1910—First Seaplane Takes Flight
Frenchman Henri Fabre, who had studied airplane and propeller designs and had also patented a system of flotation devices, accomplishes the first take-off from water at Martinque, France, in a plane he called Le Canard, or "the duck." 1953—Jim Thorpe Dies
American athlete Jim Thorpe, who was one of the most prolific sportsmen ever and won Olympic gold medals in the 1912 pentathlon and decathlon, played American football at the collegiate and professional levels, and also played professional baseball and basketball, dies of a heart attack. 1958—Khrushchev Becomes Premier
Nikita Khrushchev becomes premier of the Soviet Union.

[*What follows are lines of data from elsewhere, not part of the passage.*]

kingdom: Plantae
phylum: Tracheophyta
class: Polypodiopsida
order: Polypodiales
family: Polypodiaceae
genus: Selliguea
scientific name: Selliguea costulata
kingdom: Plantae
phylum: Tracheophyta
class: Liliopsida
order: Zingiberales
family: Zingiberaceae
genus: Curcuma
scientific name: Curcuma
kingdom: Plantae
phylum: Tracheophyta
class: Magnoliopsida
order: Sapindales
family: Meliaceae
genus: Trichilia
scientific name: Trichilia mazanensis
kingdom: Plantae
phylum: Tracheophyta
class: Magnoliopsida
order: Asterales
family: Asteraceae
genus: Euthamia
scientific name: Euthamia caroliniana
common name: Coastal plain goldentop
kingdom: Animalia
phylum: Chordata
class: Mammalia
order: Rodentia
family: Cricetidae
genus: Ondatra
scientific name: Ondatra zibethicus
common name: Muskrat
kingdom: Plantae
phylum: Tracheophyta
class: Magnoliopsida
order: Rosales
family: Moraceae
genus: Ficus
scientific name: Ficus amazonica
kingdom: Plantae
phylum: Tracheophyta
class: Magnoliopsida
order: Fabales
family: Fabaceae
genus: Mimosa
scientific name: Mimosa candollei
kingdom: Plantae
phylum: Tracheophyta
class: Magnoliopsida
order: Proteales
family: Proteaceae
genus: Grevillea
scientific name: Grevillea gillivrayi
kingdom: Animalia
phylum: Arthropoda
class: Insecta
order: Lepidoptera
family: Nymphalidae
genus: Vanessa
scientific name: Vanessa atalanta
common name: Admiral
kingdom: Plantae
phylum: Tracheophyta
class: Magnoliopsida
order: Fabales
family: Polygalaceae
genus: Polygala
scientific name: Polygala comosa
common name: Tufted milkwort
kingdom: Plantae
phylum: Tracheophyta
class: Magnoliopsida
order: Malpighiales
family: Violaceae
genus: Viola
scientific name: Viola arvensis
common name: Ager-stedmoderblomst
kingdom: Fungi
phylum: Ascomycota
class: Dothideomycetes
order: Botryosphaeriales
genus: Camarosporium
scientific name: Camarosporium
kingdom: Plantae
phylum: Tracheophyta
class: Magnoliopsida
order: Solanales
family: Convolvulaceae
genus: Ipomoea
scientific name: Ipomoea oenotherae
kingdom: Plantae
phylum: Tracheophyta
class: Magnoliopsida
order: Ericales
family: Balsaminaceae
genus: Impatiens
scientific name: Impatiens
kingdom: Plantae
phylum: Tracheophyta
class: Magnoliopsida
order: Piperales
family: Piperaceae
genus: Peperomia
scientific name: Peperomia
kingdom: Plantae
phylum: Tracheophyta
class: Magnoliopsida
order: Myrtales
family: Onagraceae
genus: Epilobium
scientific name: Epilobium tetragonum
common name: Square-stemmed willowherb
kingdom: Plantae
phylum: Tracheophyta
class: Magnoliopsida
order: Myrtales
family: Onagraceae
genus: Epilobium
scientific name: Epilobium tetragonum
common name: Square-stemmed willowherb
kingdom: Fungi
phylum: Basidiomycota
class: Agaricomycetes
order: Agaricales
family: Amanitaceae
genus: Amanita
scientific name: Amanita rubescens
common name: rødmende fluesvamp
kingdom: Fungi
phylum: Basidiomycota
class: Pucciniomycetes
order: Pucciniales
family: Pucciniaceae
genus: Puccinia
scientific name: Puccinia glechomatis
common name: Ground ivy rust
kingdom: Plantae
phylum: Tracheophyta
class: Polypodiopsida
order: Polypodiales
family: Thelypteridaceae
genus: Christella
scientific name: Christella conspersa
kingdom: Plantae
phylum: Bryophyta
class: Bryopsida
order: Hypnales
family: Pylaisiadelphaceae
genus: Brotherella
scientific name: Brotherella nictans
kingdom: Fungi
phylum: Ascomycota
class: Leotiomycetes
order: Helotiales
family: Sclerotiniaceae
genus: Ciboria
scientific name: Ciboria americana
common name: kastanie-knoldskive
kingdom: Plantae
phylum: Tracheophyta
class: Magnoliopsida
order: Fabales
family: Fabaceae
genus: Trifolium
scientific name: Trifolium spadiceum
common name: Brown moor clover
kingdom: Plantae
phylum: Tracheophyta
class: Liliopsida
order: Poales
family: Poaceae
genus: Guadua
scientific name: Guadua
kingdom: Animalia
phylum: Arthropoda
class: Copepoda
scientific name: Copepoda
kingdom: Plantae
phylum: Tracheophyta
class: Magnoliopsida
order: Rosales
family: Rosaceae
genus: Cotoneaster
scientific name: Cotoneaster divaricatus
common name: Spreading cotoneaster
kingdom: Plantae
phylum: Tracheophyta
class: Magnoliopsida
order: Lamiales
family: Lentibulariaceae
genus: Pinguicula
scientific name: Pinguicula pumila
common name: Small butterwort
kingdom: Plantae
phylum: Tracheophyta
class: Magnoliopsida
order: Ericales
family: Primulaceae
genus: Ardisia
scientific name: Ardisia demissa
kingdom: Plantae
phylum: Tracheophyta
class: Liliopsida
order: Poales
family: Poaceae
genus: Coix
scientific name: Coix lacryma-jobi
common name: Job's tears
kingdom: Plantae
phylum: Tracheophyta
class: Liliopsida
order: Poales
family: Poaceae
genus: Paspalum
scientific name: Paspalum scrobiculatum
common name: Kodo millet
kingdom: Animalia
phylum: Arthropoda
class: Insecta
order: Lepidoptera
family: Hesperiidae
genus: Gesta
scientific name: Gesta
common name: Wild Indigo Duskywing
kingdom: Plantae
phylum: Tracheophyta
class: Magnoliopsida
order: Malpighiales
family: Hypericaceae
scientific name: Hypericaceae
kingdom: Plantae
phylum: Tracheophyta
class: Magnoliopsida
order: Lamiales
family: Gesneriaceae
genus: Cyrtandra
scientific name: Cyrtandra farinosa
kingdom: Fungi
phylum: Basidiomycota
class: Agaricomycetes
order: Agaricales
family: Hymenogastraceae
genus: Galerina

During his time in power he is responsible for the partial de-Stalinization of the Soviet Union, and presides over the rise of the early Soviet space program, but his many policy failures lead to him being deposed in October 1964. After his removal he is pensioned off and lives quietly the rest of his life, eventually dying of heart disease in 1971. 1997—Heaven's Gate Cult Members Found Dead
In San Diego, thirty-nine members of a cult called Heaven's Gate are found dead after committing suicide in the belief that a UFO hidden in tail of the Hale-Bopp comet was a signal that it was time to leave Earth for a higher plane of existence. The cult members killed themselves by ingesting pudding and applesauce laced with poison.